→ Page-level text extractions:
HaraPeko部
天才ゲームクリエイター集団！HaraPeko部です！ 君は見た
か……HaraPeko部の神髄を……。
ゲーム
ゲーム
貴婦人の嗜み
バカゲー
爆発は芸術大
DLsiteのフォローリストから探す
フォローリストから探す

→ Assignment: Reproduce the lines above, substituting "HaraPeko Club" for every occurrence of "HaraPeko部" and leaving all other text unchanged.

→ Solution below:
HaraPeko Club
天才ゲームクリエイター集団！HaraPeko Clubです！ 君は見た
か……HaraPeko Clubの神髄を……。
ゲーム
ゲーム
貴婦人の嗜み
バカゲー
爆発は芸術大
DLsiteのフォローリストから探す
フォローリストから探す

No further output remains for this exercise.